* Records shown:
┏━━
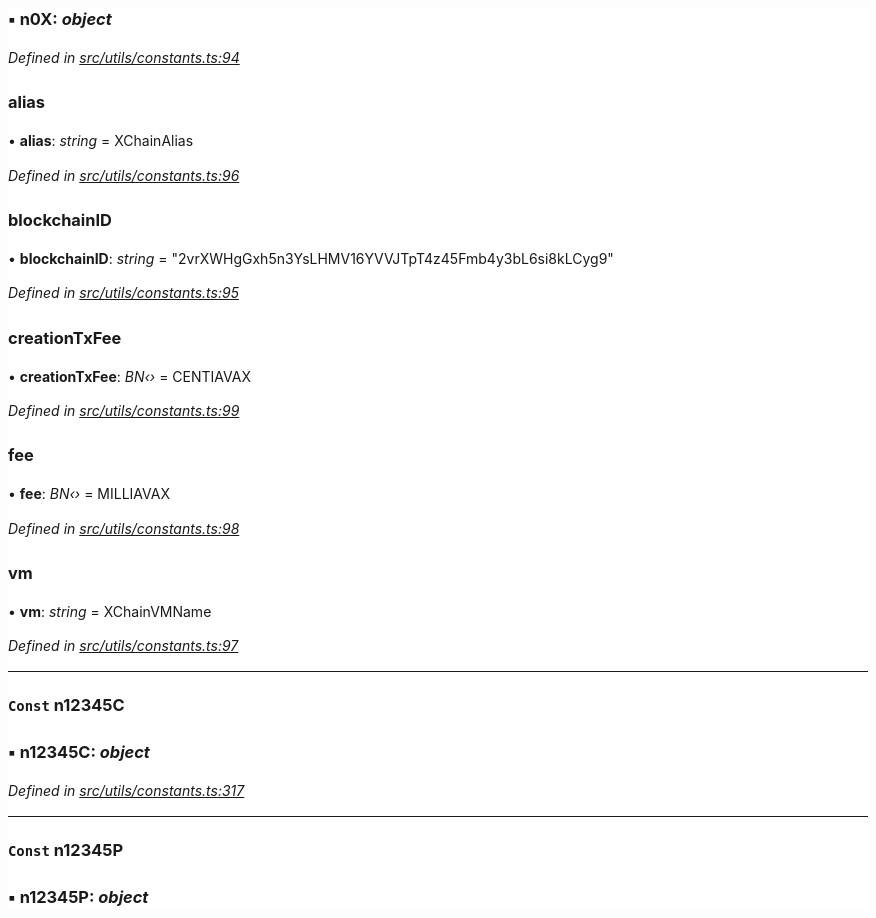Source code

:### ▪ **n0X**: *object*

*Defined in [src/utils/constants.ts:94](https://github.com/ava-labs/avalanchejs/blob/40de7e6/src/utils/constants.ts#L94)*

###  alias

• **alias**: *string* = XChainAlias

*Defined in [src/utils/constants.ts:96](https://github.com/ava-labs/avalanchejs/blob/40de7e6/src/utils/constants.ts#L96)*

###  blockchainID

• **blockchainID**: *string* = "2vrXWHgGxh5n3YsLHMV16YVVJTpT4z45Fmb4y3bL6si8kLCyg9"

*Defined in [src/utils/constants.ts:95](https://github.com/ava-labs/avalanchejs/blob/40de7e6/src/utils/constants.ts#L95)*

###  creationTxFee

• **creationTxFee**: *BN‹›* = CENTIAVAX

*Defined in [src/utils/constants.ts:99](https://github.com/ava-labs/avalanchejs/blob/40de7e6/src/utils/constants.ts#L99)*

###  fee

• **fee**: *BN‹›* = MILLIAVAX

*Defined in [src/utils/constants.ts:98](https://github.com/ava-labs/avalanchejs/blob/40de7e6/src/utils/constants.ts#L98)*

###  vm

• **vm**: *string* = XChainVMName

*Defined in [src/utils/constants.ts:97](https://github.com/ava-labs/avalanchejs/blob/40de7e6/src/utils/constants.ts#L97)*

___

### `Const` n12345C

### ▪ **n12345C**: *object*

*Defined in [src/utils/constants.ts:317](https://github.com/ava-labs/avalanchejs/blob/40de7e6/src/utils/constants.ts#L317)*

___

### `Const` n12345P

### ▪ **n12345P**: *object*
┗━━
* Task to carry out:
Give the number of lines in the listing that hold the word "string", with no other words.

* Result for this exercise:
3